Reproduce exactly, from the data that follows, the line with "M1053,1094L1069,1095L1055,1119V1125H1043Z", the line with "M126,121L129,103", and every line that lies between them.
##############################
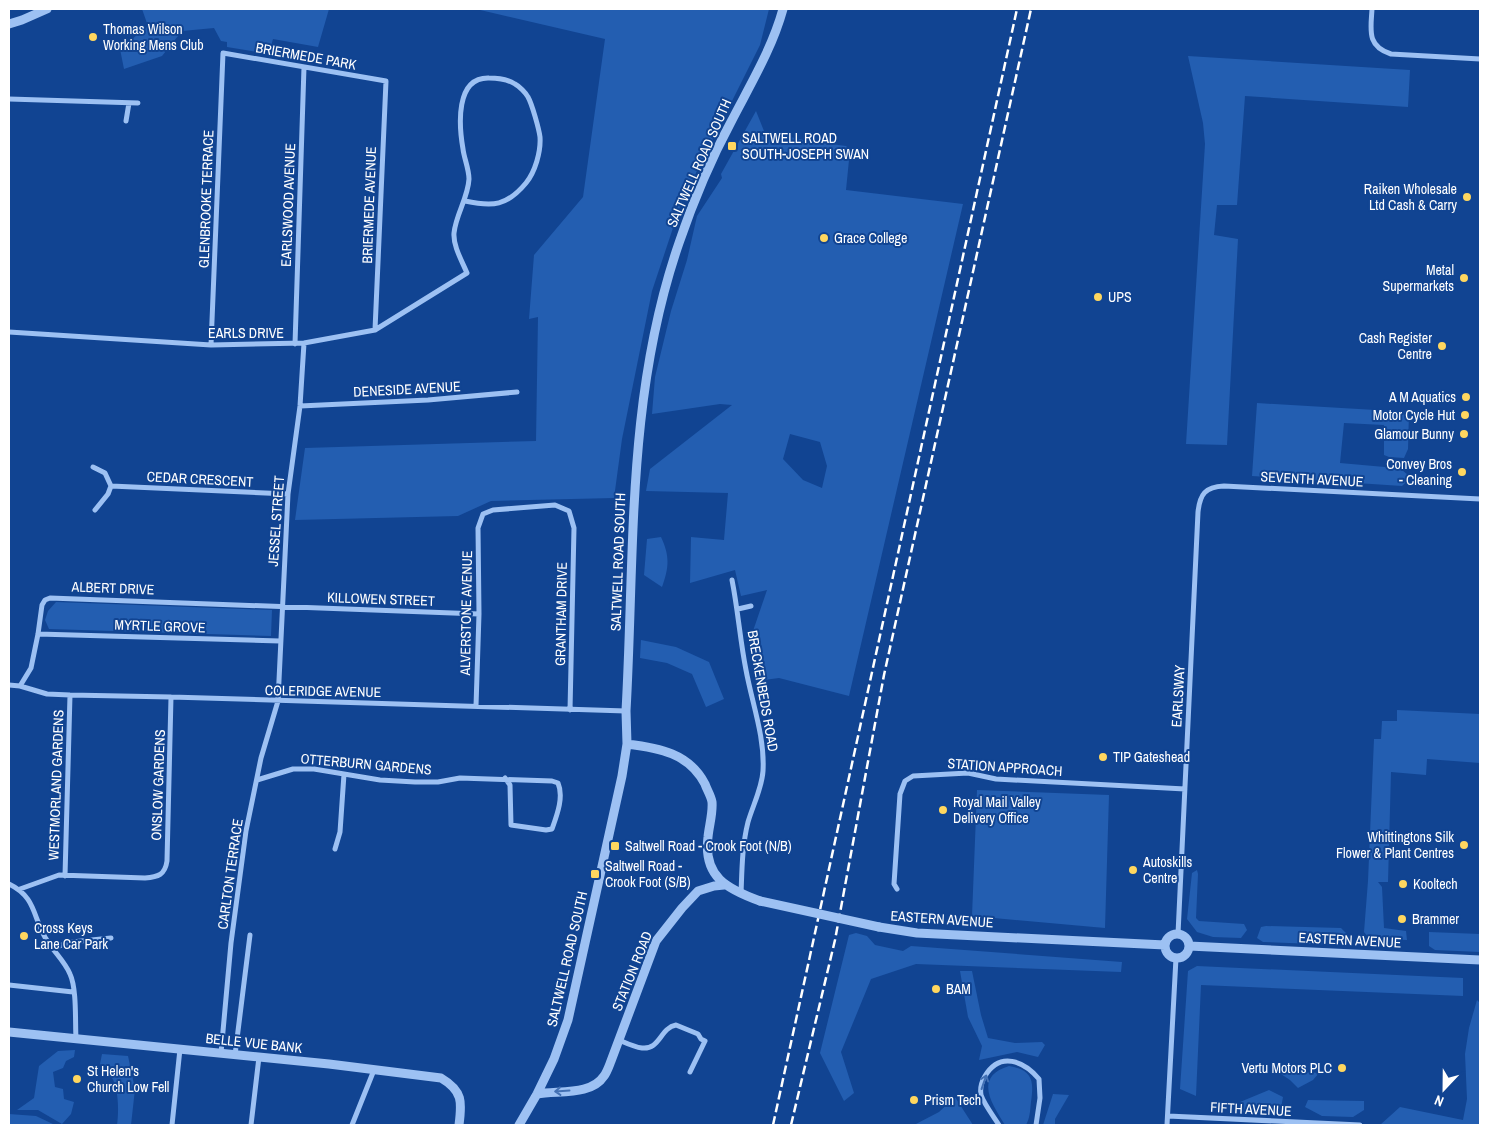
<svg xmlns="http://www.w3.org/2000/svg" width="1489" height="1134" viewBox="0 0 1489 1134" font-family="'Archivo Narrow',sans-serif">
<rect width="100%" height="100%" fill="#114492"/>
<path fill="#235eb1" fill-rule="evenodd" d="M142,9H329L318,47L273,39L269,54L227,47V42L221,41L214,28L182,31L162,56L124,69L120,49L148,26Z
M476,9H769L760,45L682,201L652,291L622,439L614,498L491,501L458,516L295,520L305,448L536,441L538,317L529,319L534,255L583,197L605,39Z
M1188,56L1410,70L1408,107L1245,96L1237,205H1217L1214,235L1238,239L1227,445L1186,444L1205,144L1203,123Z
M756,111L764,131L808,141L846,146L850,150L846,190L963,204L849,696L779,678L756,681L752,662L753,631L767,590L741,596L735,570L690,583L691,537L724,540L728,493L646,491L650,469L732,405L720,404L652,414L655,377L671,311L687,260L697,216L722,178L721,174ZM790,434L820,442L827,466L822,488L803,480L783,459Z
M1257,403L1409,412L1408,449L1404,458L1389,457L1384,455V425L1344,423L1340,463L1396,468L1402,470L1408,475L1407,481L1402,486L1252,476Z
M661,537C670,556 669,567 662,587L644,575L647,539Z
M56,602L272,610L271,636L49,629L45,620L48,611Z
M641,640L676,647L709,662L724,699L706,707L692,674L667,663L640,658Z
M1397,710L1480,714V763L1427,759L1426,775L1391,772L1388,882H1378L1382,887L1384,928L1406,931L1407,940L1369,938L1364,932L1368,881L1374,739H1381L1382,721H1397Z
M977,790L1109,795L1105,928L972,916Z
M1197,870L1198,874L1196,918L1199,921L1244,924L1247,930L1241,938L1213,937L1197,932L1187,919L1192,873Z
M1266,926L1341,928L1346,933V940L1341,945L1263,942L1257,938L1261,927Z
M1429,932L1480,934V952L1435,950L1429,946Z
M856,933L867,936L875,945L903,951L911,946L1122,962L1121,972L916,964L871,979L841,1052L854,1093L844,1101L820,1053L849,935Z
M1197,966L1463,978V996L1201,985L1196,1096L1180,1089L1188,971Z
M960,971H972L981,1015L988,1038L1015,1043L1042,1042L1045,1045L1038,1057L1017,1052L979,1060L982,1046L968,1017Z
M1477,1000L1480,1003V1125H1380L1400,1107L1463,1120L1467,1099L1465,1054L1469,1028Z
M75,1050L74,1057L66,1061L63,1068L53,1072L55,1087L63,1089L64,1099L74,1102L71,1114L62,1124L38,1110H17L34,1098L39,1066L58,1051Z
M102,1054L128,1056L135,1089L131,1125H117C119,1110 119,1085 109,1073C107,1070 103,1067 100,1064Z
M1009,1066C1033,1070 1034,1081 1031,1102C1030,1111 1030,1118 1026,1125H1005C992,1104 973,1077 1009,1066Z
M1275,1070L1319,1073L1313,1080L1298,1088L1290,1080Z
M1269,1090L1283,1097L1281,1108L1272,1112H1243L1240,1102Z
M1053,1094L1069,1095L1055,1119V1125H1043Z
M955,1097L973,1125H914L939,1112Z
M1308,1100L1364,1101V1110L1353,1117L1322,1116L1305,1107Z
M9,1114L36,1116L55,1125H9Z"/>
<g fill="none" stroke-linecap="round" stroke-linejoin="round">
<path stroke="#9dc1f3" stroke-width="5" d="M1372,9C1371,29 1366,46 1391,54L1480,59
M9,99L138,103
M126,121L129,103
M9,332L211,345L304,343L375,330L467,273C462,261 453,246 454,233C456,214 468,198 469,179C469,169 464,158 463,149C459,126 455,77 489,78C498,78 507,79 515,84C519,86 526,93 528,97C532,104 539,129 540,137C541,152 535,172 526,183C507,206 493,207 465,201
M295,344L304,67
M211,345L223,53L386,81L375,330
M300,406L428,400L517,392
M93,467L105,473L111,486L108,494L95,510
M111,486L288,494
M732,580C738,610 740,640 746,670C752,703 765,737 763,771C762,788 753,805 748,822C742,846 742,869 741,894
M738,609L751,606
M38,634L280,641
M9,685L20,686L31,668L38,634L42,605L45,600L50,598L479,614
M20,686L47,694L70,695L171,697L626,711
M476,706L479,614L478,528L483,514L493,510L555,505L569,511L574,528L570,710
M257,780L293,769H314L380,780L415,782H438L460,778L552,781L558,783C564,797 557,815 552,829L546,830L511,825L510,785L505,778
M335,849L340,832L344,774
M65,876L70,695
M9,884C38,898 32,919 48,942C55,953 65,962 70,974C77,989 75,1022 76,1039
M20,889L59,875L145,878C158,877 165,875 167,861L171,697
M897,889L894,884L900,794L905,781L913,776L968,773L996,779L1185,789
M1178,934L1198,512C1200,494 1205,487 1224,486L1480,499
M52,948L72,942L111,938
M9,985L73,992
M619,1040C626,1043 634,1047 642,1048C660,1050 660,1028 676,1025L698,1034L701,1039L705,1041L690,1072
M221,1053L231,943L246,831L261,758L278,701L288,494L300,406L304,343
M235,1055L250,935
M1168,1116L1360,1125
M172,1125L180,1049
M251,1125L259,1057
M352,1125L374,1070
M999,1125C994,1117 984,1104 981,1095C980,1089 982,1081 985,1076C1000,1051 1024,1061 1039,1079L1040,1098L1036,1125
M1167,1125L1176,958"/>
<path stroke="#9dc1f3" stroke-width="9" d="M9,24L22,20L47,9
M627,744C659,748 689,753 705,784C707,790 711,796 712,802C713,813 709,826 708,837C703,877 727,889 760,901
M879,927L917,933L1165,945
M1165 946a12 12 0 1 1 24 0a12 12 0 1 1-24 0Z
M1189,946L1480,960
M9,1032L329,1064L441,1078C463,1091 462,1102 459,1125
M537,1094C558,1090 591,1096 604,1076C607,1072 609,1066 611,1061L656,941L682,908L698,891L714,886L724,885
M519,1125L537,1094L554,1059L568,1020L622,776L627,744L626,711C635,552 626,396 679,243C693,202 710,161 731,122C750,85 772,49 783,9"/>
<path stroke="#fff" stroke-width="2.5" stroke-dasharray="9 4" stroke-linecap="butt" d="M773,1125L1017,9
M791,1125L835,940L884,675L1031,9"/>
<path stroke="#9dc1f3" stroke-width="9" d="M760,901L879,927"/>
</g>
<defs><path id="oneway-shaft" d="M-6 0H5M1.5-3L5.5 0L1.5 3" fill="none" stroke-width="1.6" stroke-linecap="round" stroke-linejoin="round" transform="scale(1.25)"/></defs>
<g stroke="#4270b4">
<use href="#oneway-shaft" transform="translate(984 1082) rotate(-71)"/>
<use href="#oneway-shaft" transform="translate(562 1091) rotate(176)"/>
</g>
<g fill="#ffd75f" stroke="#114492" stroke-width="2">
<circle cx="93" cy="37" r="5"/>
<rect x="727" y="141" width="10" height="10" rx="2.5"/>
<circle cx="1467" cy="197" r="5"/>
<circle cx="824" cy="238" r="5"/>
<circle cx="1464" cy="278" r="5"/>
<circle cx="1098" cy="297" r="5"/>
<circle cx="1442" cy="346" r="5"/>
<circle cx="1466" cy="397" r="5"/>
<circle cx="1465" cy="415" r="5"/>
<circle cx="1464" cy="434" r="5"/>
<circle cx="1462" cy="472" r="5"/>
<circle cx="1103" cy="757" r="5"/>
<circle cx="943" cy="810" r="5"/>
<circle cx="1464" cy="845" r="5"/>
<rect x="610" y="841" width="10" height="10" rx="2.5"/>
<circle cx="1133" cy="870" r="5"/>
<rect x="590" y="869" width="10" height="10" rx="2.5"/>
<circle cx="1403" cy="884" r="5"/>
<circle cx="1402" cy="919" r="5"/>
<circle cx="24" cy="936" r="5"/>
<circle cx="936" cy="989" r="5"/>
<circle cx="1342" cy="1068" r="5"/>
<circle cx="77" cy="1079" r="5"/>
<circle cx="914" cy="1100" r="5"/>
</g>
<g text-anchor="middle" stroke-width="4" stroke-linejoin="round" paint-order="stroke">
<g font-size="14" fill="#fff" stroke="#114492" text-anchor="start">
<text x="103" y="34">Thomas Wilson<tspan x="103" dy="16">Working Mens Club</tspan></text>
<text x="742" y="143">SALTWELL ROAD<tspan x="742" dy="16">SOUTH-JOSEPH SWAN</tspan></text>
<text x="1457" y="194" text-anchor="end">Raiken Wholesale<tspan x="1457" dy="16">Ltd Cash &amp; Carry</tspan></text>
<text x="834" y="243">Grace College</text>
<text x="1454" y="275" text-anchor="end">Metal<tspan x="1454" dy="16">Supermarkets</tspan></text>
<text x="1108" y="302">UPS</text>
<text x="1432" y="343" text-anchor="end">Cash Register<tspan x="1432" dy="16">Centre</tspan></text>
<text x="1456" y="402" text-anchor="end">A M Aquatics</text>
<text x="1455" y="420" text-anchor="end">Motor Cycle Hut</text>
<text x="1454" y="439" text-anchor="end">Glamour Bunny</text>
<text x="1452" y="469" text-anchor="end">Convey Bros<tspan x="1452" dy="16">- Cleaning</tspan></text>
<text x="1113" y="762">TIP Gateshead</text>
<text x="953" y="807">Royal Mail Valley<tspan x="953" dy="16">Delivery Office</tspan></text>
<text x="1454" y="842" text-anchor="end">Whittingtons Silk<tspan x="1454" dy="16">Flower &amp; Plant Centres</tspan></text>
<text x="625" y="851">Saltwell Road - Crook Foot (N/B)</text>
<text x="1143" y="867">Autoskills<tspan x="1143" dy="16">Centre</tspan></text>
<text x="605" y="871">Saltwell Road -<tspan x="605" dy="16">Crook Foot (S/B)</tspan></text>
<text x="1413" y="889">Kooltech</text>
<text x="1412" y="924">Brammer</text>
<text x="34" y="933">Cross Keys<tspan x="34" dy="16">Lane Car Park</tspan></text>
<text x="946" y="994">BAM</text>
<text x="1332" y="1073" text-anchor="end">Vertu Motors PLC</text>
<text x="87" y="1076">St Helen's<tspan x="87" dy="16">Church Low Fell</tspan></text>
<text x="924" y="1105">Prism Tech</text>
</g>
<g font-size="14" fill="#fff" stroke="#114492">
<text transform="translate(306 56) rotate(10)" y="5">BRIERMEDE PARK</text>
<text transform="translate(699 163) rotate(-66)" y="5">SALTWELL ROAD SOUTH</text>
<text transform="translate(206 199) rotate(-88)" y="5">GLENBROOKE TERRACE</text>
<text transform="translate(288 205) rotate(-88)" y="5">EARLSWOOD AVENUE</text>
<text transform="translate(369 205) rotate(-88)" y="5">BRIERMEDE AVENUE</text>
<text x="246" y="338">EARLS DRIVE</text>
<text transform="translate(407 389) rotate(-3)" y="5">DENESIDE AVENUE</text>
<text transform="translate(200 479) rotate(3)" y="5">CEDAR CRESCENT</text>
<text transform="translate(1312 479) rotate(3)" y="5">SEVENTH AVENUE</text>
<text transform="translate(276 521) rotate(-86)" y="5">JESSEL STREET</text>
<text transform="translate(618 562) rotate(-88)" y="5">SALTWELL ROAD SOUTH</text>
<text transform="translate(113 588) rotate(2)" y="5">ALBERT DRIVE</text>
<text transform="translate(381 599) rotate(2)" y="5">KILLOWEN STREET</text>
<text transform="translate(466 613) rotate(-89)" y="5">ALVERSTONE AVENUE</text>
<text transform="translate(561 614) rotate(-89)" y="5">GRANTHAM DRIVE</text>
<text transform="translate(160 626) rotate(2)" y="5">MYRTLE GROVE</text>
<text transform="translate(323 691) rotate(1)" y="5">COLERIDGE AVENUE</text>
<text transform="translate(763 691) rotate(80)" y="5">BRECKENBEDS ROAD</text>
<text transform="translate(1178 696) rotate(-87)" y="5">EARLSWAY</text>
<text transform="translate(366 764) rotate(5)" y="5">OTTERBURN GARDENS</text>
<text transform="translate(1005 767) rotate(4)" y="5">STATION APPROACH</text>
<text transform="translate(56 785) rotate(-88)" y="5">WESTMORLAND GARDENS</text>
<text transform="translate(158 785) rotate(-88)" y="5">ONSLOW GARDENS</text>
<text transform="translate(230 874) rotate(-82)" y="5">CARLTON TERRACE</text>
<text transform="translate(942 919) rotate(4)" y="5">EASTERN AVENUE</text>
<text transform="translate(1350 940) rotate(3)" y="5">EASTERN AVENUE</text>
<text transform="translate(567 959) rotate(-77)" y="5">SALTWELL ROAD SOUTH</text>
<text transform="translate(632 971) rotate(-68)" y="5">STATION ROAD</text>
<text transform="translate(254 1043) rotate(6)" y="5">BELLE VUE BANK</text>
<text transform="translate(1251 1109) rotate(3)" y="5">FIFTH AVENUE</text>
</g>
</g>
<rect width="1489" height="1134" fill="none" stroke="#ffffff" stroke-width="20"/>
<g transform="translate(1444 1089) rotate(202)" stroke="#114492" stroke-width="4" paint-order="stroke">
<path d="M0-4L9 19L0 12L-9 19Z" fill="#ffffff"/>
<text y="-8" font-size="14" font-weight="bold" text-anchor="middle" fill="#ffffff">N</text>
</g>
</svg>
##############################
### ANSWER TO THIS TASK
M1053,1094L1069,1095L1055,1119V1125H1043Z
M955,1097L973,1125H914L939,1112Z
M1308,1100L1364,1101V1110L1353,1117L1322,1116L1305,1107Z
M9,1114L36,1116L55,1125H9Z"/>
<g fill="none" stroke-linecap="round" stroke-linejoin="round">
<path stroke="#9dc1f3" stroke-width="5" d="M1372,9C1371,29 1366,46 1391,54L1480,59
M9,99L138,103
M126,121L129,103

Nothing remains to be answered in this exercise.